[Problem requirements]
Locate every line in the listing below that contains the string "style", and copy each of those lines. Case counts.

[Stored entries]
_ _ _ _

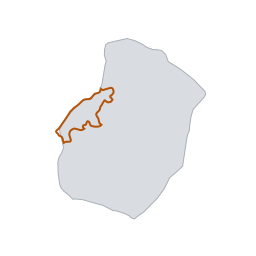 location of Qacha's Nek within Lesotho, rotated 157°
{"feature_id": "LSO-1214", "entity_name": "Qacha's Nek", "entity_type": "District", "adm_level": 1, "iso_a3": "LSO", "parent_name": "Lesotho", "parent_adm1": "", "projection": "mercator", "projection_center": [28.653, -29.956], "detail": "fine", "context": "in_parent", "style": "outline", "palette": "amber", "viewbox_px": 256, "rotation_deg": 157, "n_neighbors": 0, "source": "natural_earth", "source_scale": "10m", "svg_char_len": 2644}
<svg xmlns="http://www.w3.org/2000/svg" viewBox="0 0 256 256"><g transform="rotate(157 128 128)"><path d="M165.5,168.7L159.0,170.7L158.1,170.9L153.9,170.4L148.3,170.9L143.9,172.1L140.4,172.5L134.9,178.5L124.7,194.6L122.0,198.0L121.3,204.3L118.9,209.4L116.0,213.3L113.2,214.2L104.8,212.7L93.9,210.7L87.6,205.8L82.0,199.4L79.1,194.7L76.0,192.2L74.9,190.7L70.5,188.6L68.9,187.5L67.4,186.7L65.6,183.6L64.6,180.9L65.0,173.4L61.9,169.0L56.6,161.4L53.2,155.2L48.6,146.7L45.8,139.4L42.9,131.9L43.3,128.7L46.1,126.5L54.2,122.7L60.6,119.8L65.1,114.5L70.1,106.5L72.5,101.7L74.9,99.5L77.5,96.2L82.1,88.7L87.2,80.4L92.7,71.5L99.6,68.9L109.0,66.0L118.0,58.2L128.8,51.7L146.2,44.6L154.4,42.8L157.4,41.8L159.4,43.1L161.5,47.1L164.4,50.5L171.3,56.4L174.2,57.9L181.3,66.6L188.9,72.6L197.6,79.6L203.6,83.0L206.6,84.0L209.1,90.1L211.7,94.7L213.1,99.0L212.8,103.1L210.1,113.3L206.0,123.8L202.8,128.1L198.9,130.9L195.0,135.0L193.5,143.4L191.8,153.3L186.8,157.4L182.9,160.0L177.5,163.3L165.5,168.7Z" fill="#d9dde1" stroke="#a8b0b8" stroke-width="1"/><path d="M185.8,158.3L182.9,160.1L174.5,165.7L169.8,167.6L165.0,168.7L158.4,171.2L156.0,171.1L152.5,169.8L151.2,169.6L150.1,169.9L146.9,171.8L145.1,172.5L141.6,171.9L139.8,172.2L138.4,173.5L137.8,174.7L136.5,172.9L136.1,172.7L135.7,172.5L135.3,172.5L134.7,172.6L128.4,171.8L127.6,171.4L127.1,170.9L126.8,170.3L126.7,169.8L126.7,169.2L126.8,168.5L127.1,167.0L127.5,166.4L128.0,165.8L130.3,164.6L131.7,164.5L132.0,164.2L132.2,163.6L131.7,162.1L131.2,160.2L131.5,159.9L133.8,158.8L136.4,159.4L137.2,160.2L138.4,162.3L138.7,162.6L138.9,162.5L139.2,162.4L141.7,160.7L143.3,159.4L143.7,159.1L144.1,158.9L144.5,158.8L144.9,158.4L145.5,157.8L146.4,156.5L147.1,155.8L147.9,155.3L150.4,154.3L151.2,153.8L151.8,153.3L152.1,152.3L152.1,151.3L151.7,148.7L151.8,147.2L152.2,145.1L152.3,143.3L151.2,141.3L152.4,140.9L153.1,140.8L154.1,140.8L155.6,141.2L157.6,142.0L159.0,142.8L160.3,143.8L160.9,144.3L161.3,144.9L161.5,145.5L161.5,146.2L161.4,147.8L161.4,148.5L161.6,149.0L161.9,149.5L162.3,149.8L162.7,150.0L163.6,149.5L164.1,149.0L164.6,148.4L165.1,147.9L165.8,147.5L166.5,147.6L167.2,147.8L167.9,147.9L168.6,147.5L169.2,146.5L169.0,145.4L168.5,144.4L169.3,144.2L170.8,144.2L171.9,144.4L172.8,144.8L176.8,148.0L177.8,148.5L179.0,148.6L180.5,148.4L181.7,148.1L182.7,147.5L183.9,146.2L184.4,145.3L184.7,144.4L185.3,139.2L185.7,138.6L186.4,138.2L187.9,138.5L190.3,139.5L191.8,139.6L192.9,139.4L192.8,141.2L192.4,143.4L192.4,145.5L193.4,147.0L194.3,147.7L194.6,148.3L194.5,149.0L194.7,150.2L195.5,151.8L195.6,152.6L195.2,153.4L194.3,153.8L192.4,154.3L191.5,154.7L185.8,158.3Z" fill="none" stroke="#b45309" stroke-width="2"/></g></svg>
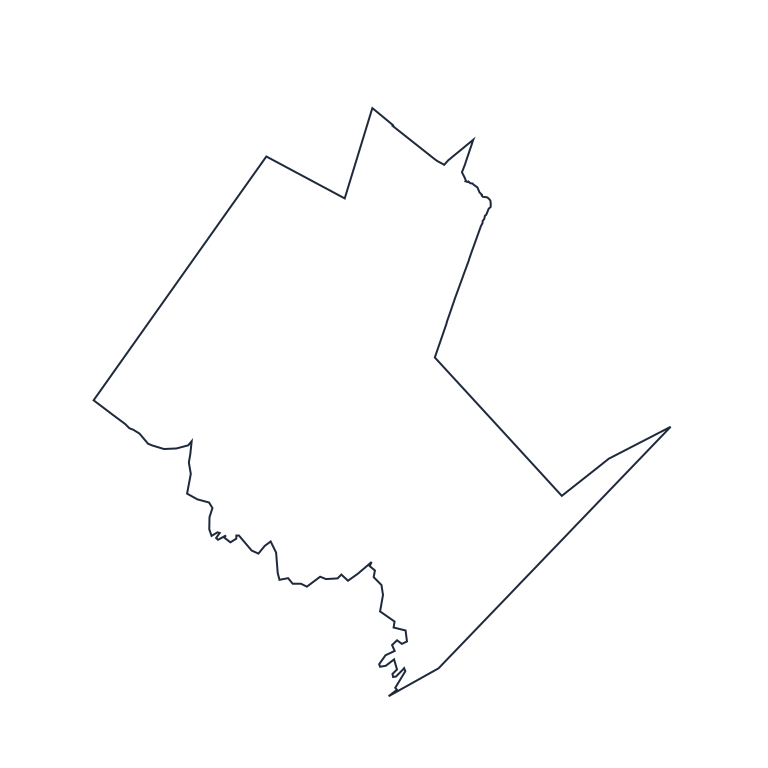 outline of Santa Cruz Tacache de Mina, Oaxaca, Mexico, rotated 228°
{"feature_id": "50627088B6495854920527", "entity_name": "Santa Cruz Tacache de Mina", "entity_type": "district", "adm_level": 2, "iso_a3": "MEX", "parent_name": "Mexico", "parent_adm1": "Oaxaca", "projection": "natural_earth1", "projection_center": [-98.17, 17.817], "detail": "fine", "context": "isolated", "style": "outline", "palette": "slate", "viewbox_px": 768, "rotation_deg": 228, "n_neighbors": 0, "source": "geoboundaries", "source_scale": "gbopen_adm2", "svg_char_len": 2146}
<svg xmlns="http://www.w3.org/2000/svg" viewBox="0 0 768 768"><g transform="rotate(228 384 384)"><path d="M136.2,234.3L136.7,241.0L139.5,280.1L140.7,296.5L142.2,317.2L143.4,334.3L144.7,351.4L146.0,369.9L147.5,390.2L148.4,403.2L149.5,418.4L150.6,432.6L151.6,447.1L155.1,495.1L160.4,568.4L178.1,501.0L178.7,490.7L181.9,441.3L189.3,441.2L249.3,440.7L369.7,439.5L386.8,470.4L388.4,472.8L392.0,479.4L399.3,492.5L400.5,494.6L401.0,495.6L411.6,515.6L411.8,515.9L418.8,529.2L420.2,531.5L423.9,538.2L426.5,543.1L436.5,561.7L437.6,564.8L439.2,566.5L439.5,568.8L441.5,571.6L441.4,573.3L444.2,579.1L444.2,581.7L445.9,583.4L447.9,584.9L449.1,585.8L451.8,585.9L453.8,585.5L457.0,582.7L458.7,582.7L459.1,583.4L462.5,583.2L467.7,585.0L472.4,583.9L473.7,584.0L475.4,582.5L477.8,582.2L477.6,581.8L480.1,580.2L480.3,580.9L483.6,582.1L489.2,583.6L493.0,591.2L493.7,592.4L494.0,592.8L502.9,608.7L503.4,609.6L504.5,611.5L505.2,612.6L505.8,613.8L507.1,585.2L507.1,583.2L507.3,581.9L506.6,575.4L507.3,575.2L507.9,575.0L514.3,572.7L517.8,572.0L570.1,563.1L570.2,563.9L594.0,560.4L596.8,559.9L548.2,479.0L631.8,448.8L616.8,382.0L566.2,157.3L543.2,161.7L527.3,164.9L521.5,165.2L517.7,167.1L510.8,169.1L497.3,168.7L495.9,169.5L493.3,170.7L482.9,177.0L475.0,186.6L469.4,197.5L470.2,202.8L461.2,192.8L457.1,187.5L455.9,186.2L446.5,180.3L434.3,164.3L423.2,168.1L413.0,174.7L406.6,173.5L401.8,165.2L392.9,156.9L386.5,154.2L385.2,161.0L383.2,162.2L381.9,156.2L379.3,156.4L377.2,165.2L376.9,162.5L369.1,163.9L367.9,170.7L370.2,172.9L368.5,174.8L348.8,174.2L342.0,177.2L343.5,187.0L342.8,194.4L330.9,191.0L314.6,178.5L308.4,175.3L303.9,182.8L296.7,182.5L291.2,188.6L285.0,191.1L283.5,207.6L277.9,210.3L270.6,219.4L270.9,224.8L261.9,225.6L260.5,237.6L260.0,255.7L258.2,251.5L251.5,252.5L247.4,247.1L236.3,247.6L227.9,242.1L217.6,228.9L200.4,232.9L196.6,228.2L186.4,235.1L177.3,228.8L178.9,223.4L184.8,222.2L184.6,215.3L178.5,213.3L181.4,203.6L179.0,192.9L176.5,191.9L173.4,196.8L172.6,207.2L163.1,202.6L162.9,196.3L160.2,194.7L158.6,197.1L159.1,206.8L159.4,208.8L156.3,207.7L150.7,189.1L148.1,189.0L148.9,178.5L136.2,234.3Z" fill="none" stroke="#1e293b" stroke-width="2"/></g></svg>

_ _ _ _

[Final result]
{"feature_id": "LSO-1214", "entity_name": "Qacha's Nek", "entity_type": "District", "adm_level": 1, "iso_a3": "LSO", "parent_name": "Lesotho", "parent_adm1": "", "projection": "mercator", "projection_center": [28.653, -29.956], "detail": "fine", "context": "in_parent", "style": "outline", "palette": "amber", "viewbox_px": 256, "rotation_deg": 157, "n_neighbors": 0, "source": "natural_earth", "source_scale": "10m", "svg_char_len": 2644}
{"feature_id": "50627088B6495854920527", "entity_name": "Santa Cruz Tacache de Mina", "entity_type": "district", "adm_level": 2, "iso_a3": "MEX", "parent_name": "Mexico", "parent_adm1": "Oaxaca", "projection": "natural_earth1", "projection_center": [-98.17, 17.817], "detail": "fine", "context": "isolated", "style": "outline", "palette": "slate", "viewbox_px": 768, "rotation_deg": 228, "n_neighbors": 0, "source": "geoboundaries", "source_scale": "gbopen_adm2", "svg_char_len": 2146}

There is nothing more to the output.